◆ **TASK OBJECTIVE**
Starting with the line that contains "Reading left to" and going on through the last of the lines, rewrite them with "peak value" changed to "maximum value" and nothing else altered. Leave the pictures out.

◆ **DATA UNDER STUDY**
━━━━━━━━━━━━━━━━

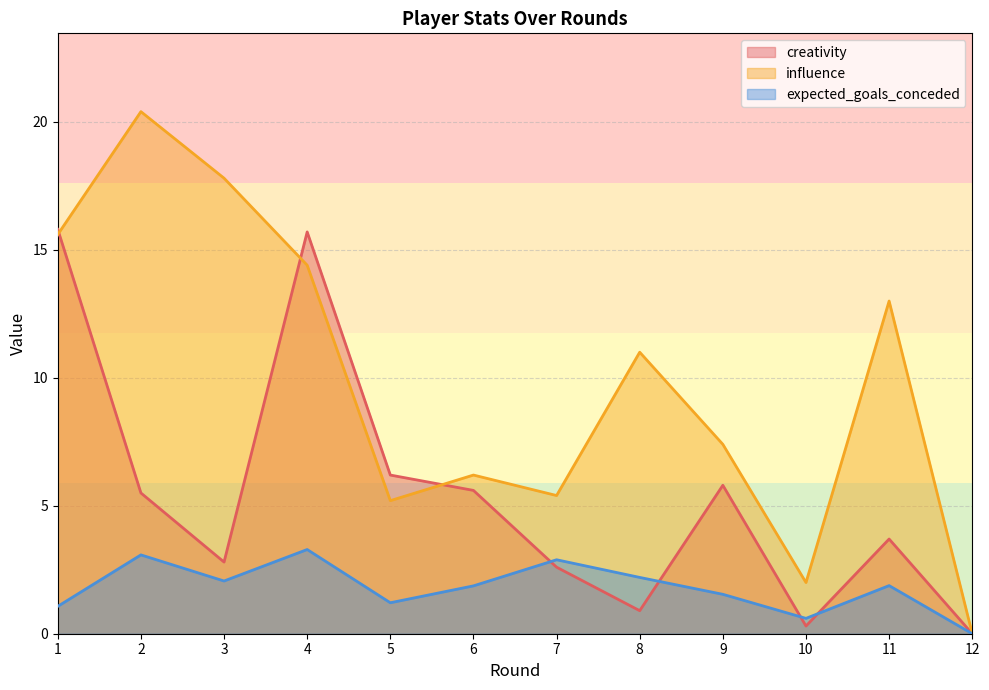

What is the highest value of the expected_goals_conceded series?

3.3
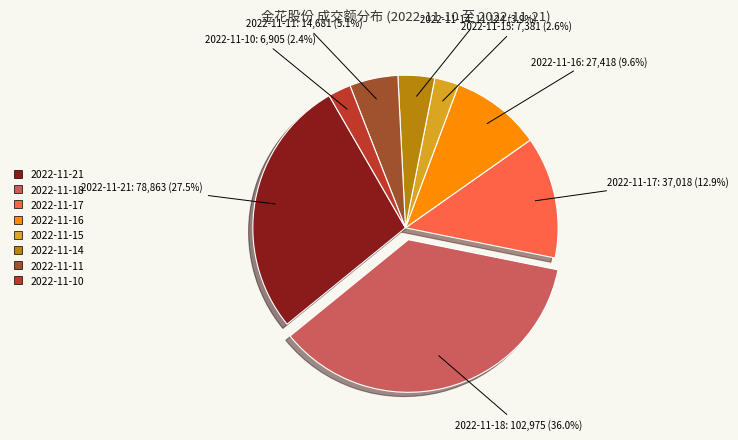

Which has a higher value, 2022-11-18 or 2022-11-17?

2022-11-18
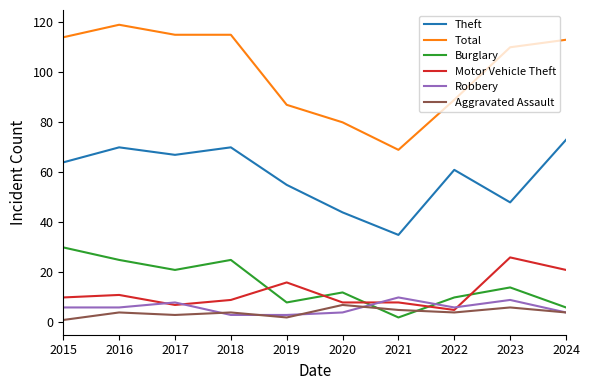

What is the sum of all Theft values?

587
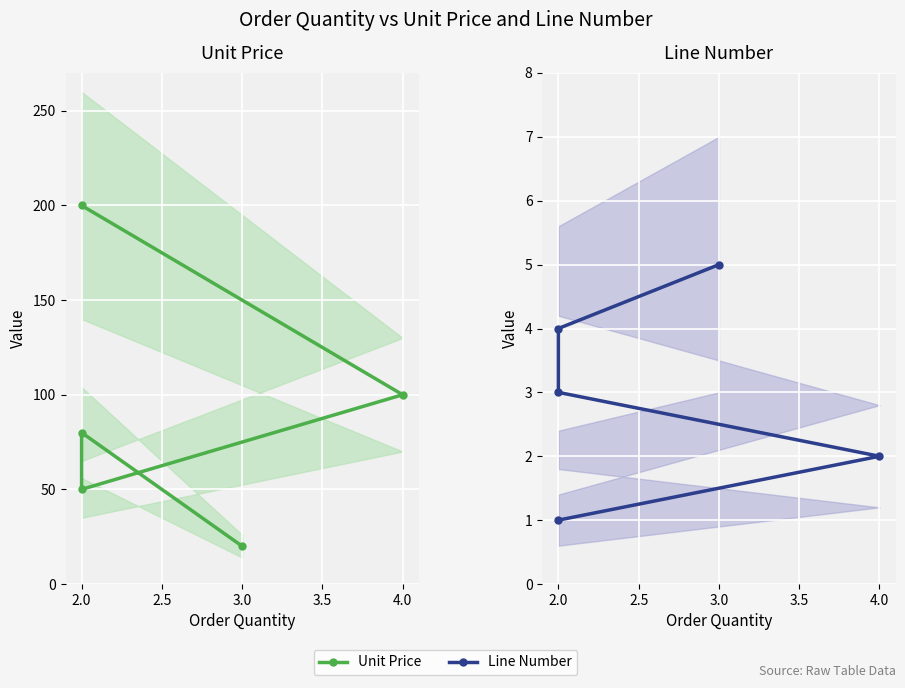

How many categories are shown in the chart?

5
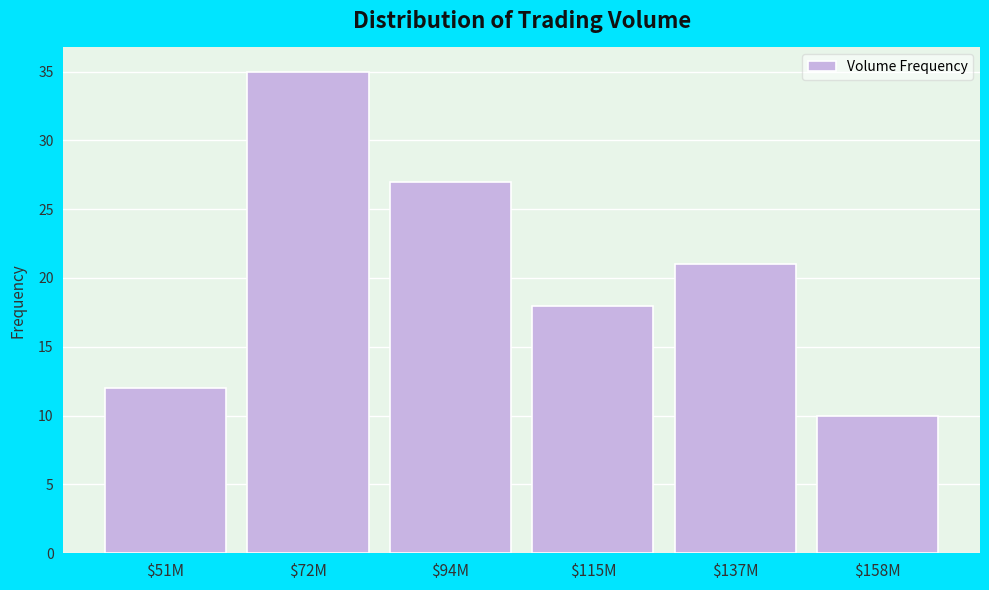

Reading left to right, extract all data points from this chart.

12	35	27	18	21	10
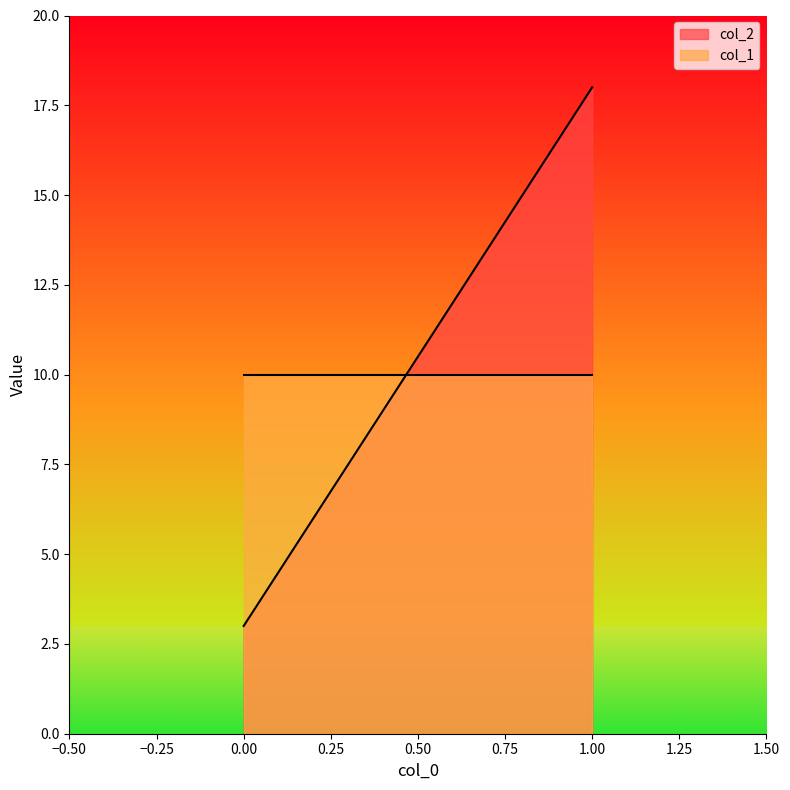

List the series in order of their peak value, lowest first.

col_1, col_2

━━━━━━━━━━━━━━━━

◆ **RESPONSE TO THIS TASK**
Reading left to right, extract all data points from this chart.

12	35	27	18	21	10

List the series in order of their maximum value, lowest first.

col_1, col_2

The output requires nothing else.